The Secure Programmer's Pledge - ircmaxell
http://blog.ircmaxell.com/2012/07/secure-programmers-pledge.html

======
tptacek
Problems:

 _I will only use vetted and published algorithms_

This abets a hugely widespread misunderstanding about the security of crypto.
You could in fact invent your own block cipher core, and if you dropped it
into Keyczar or cryptlib's high level library be _more secure_ than people
using AES-256 directly via OpenSSL. The problem isn't _algorithms_. The
problem is _constructions_ , particularly at the joints.

You should change this to "I will only use vetted high-level cryptographic
libraries", with the descriptive text explaining that a "high-level
cryptographic library" is one that handles key generation and makes all the
decisions about block cipher modes and MACs and verification and order-of-
operations for you.

* _Action item_:
Reproduce the stretch of the pledge thread from "This abets a" through "at the joints.". Work only from the pledge thread.

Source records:
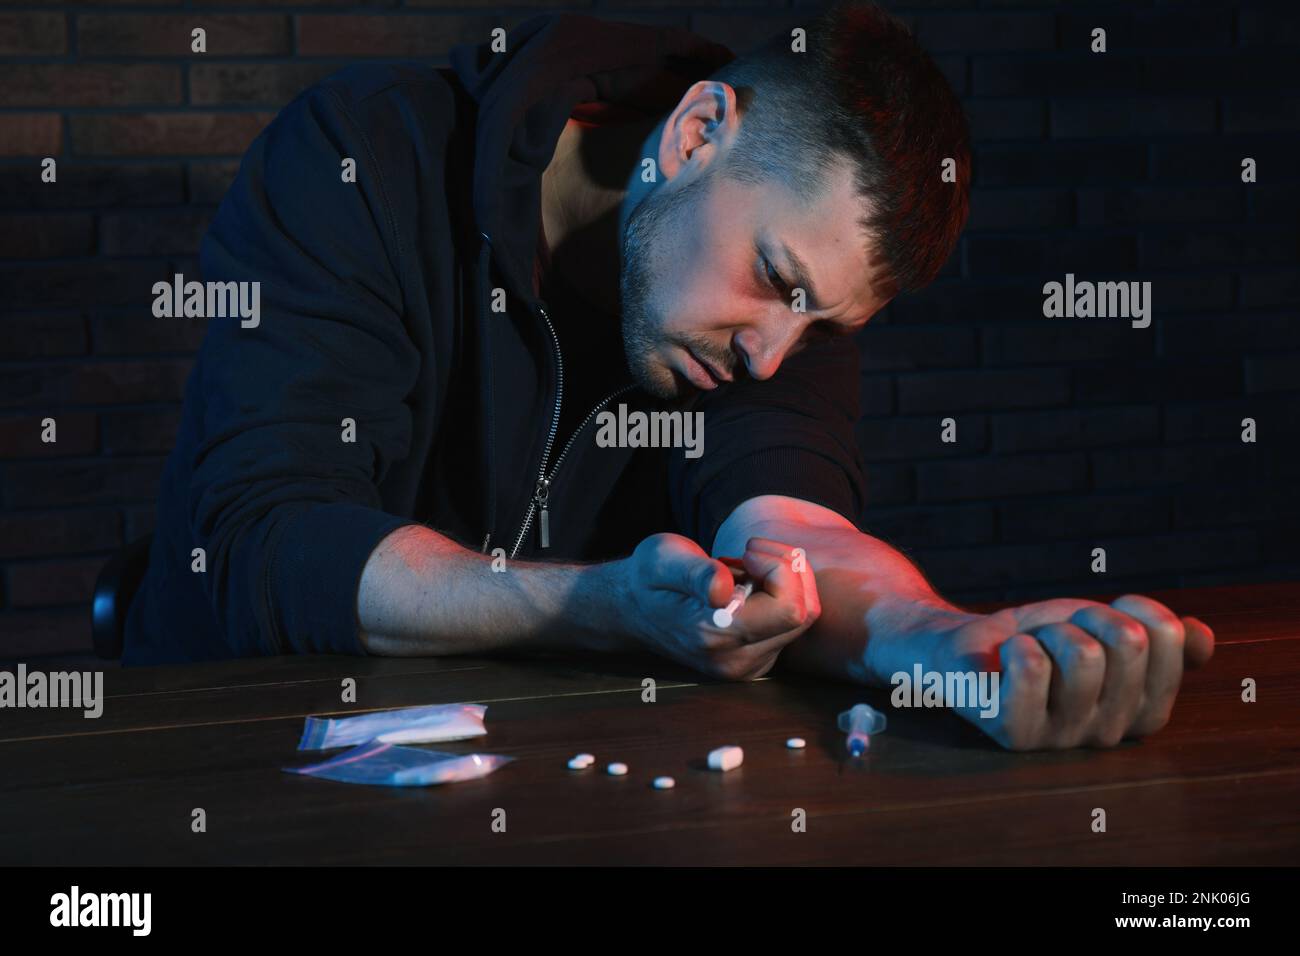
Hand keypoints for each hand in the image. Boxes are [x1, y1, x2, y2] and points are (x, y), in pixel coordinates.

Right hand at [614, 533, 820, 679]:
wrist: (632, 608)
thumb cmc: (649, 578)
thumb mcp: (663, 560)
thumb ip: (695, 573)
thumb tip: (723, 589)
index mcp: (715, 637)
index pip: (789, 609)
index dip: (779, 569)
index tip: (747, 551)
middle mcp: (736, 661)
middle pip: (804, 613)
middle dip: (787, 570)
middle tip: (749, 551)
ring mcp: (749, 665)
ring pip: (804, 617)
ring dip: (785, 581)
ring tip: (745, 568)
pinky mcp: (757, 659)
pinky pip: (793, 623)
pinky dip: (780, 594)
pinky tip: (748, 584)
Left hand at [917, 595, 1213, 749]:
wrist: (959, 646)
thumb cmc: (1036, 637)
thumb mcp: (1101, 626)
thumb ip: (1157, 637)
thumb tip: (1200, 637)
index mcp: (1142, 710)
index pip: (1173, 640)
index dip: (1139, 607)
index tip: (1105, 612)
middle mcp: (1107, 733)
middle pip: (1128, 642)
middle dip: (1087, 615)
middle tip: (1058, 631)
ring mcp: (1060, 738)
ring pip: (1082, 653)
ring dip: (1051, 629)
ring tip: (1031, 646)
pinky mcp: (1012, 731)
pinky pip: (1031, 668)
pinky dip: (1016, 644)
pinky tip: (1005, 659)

* _Result_:
This abets a hugely widespread misunderstanding about the security of crypto.
You could in fact invent your own block cipher core, and if you dropped it
into Keyczar or cryptlib's high level library be _more secure_ than people
using AES-256 directly via OpenSSL. The problem isn't _algorithms_. The
problem is _constructions_ , particularly at the joints.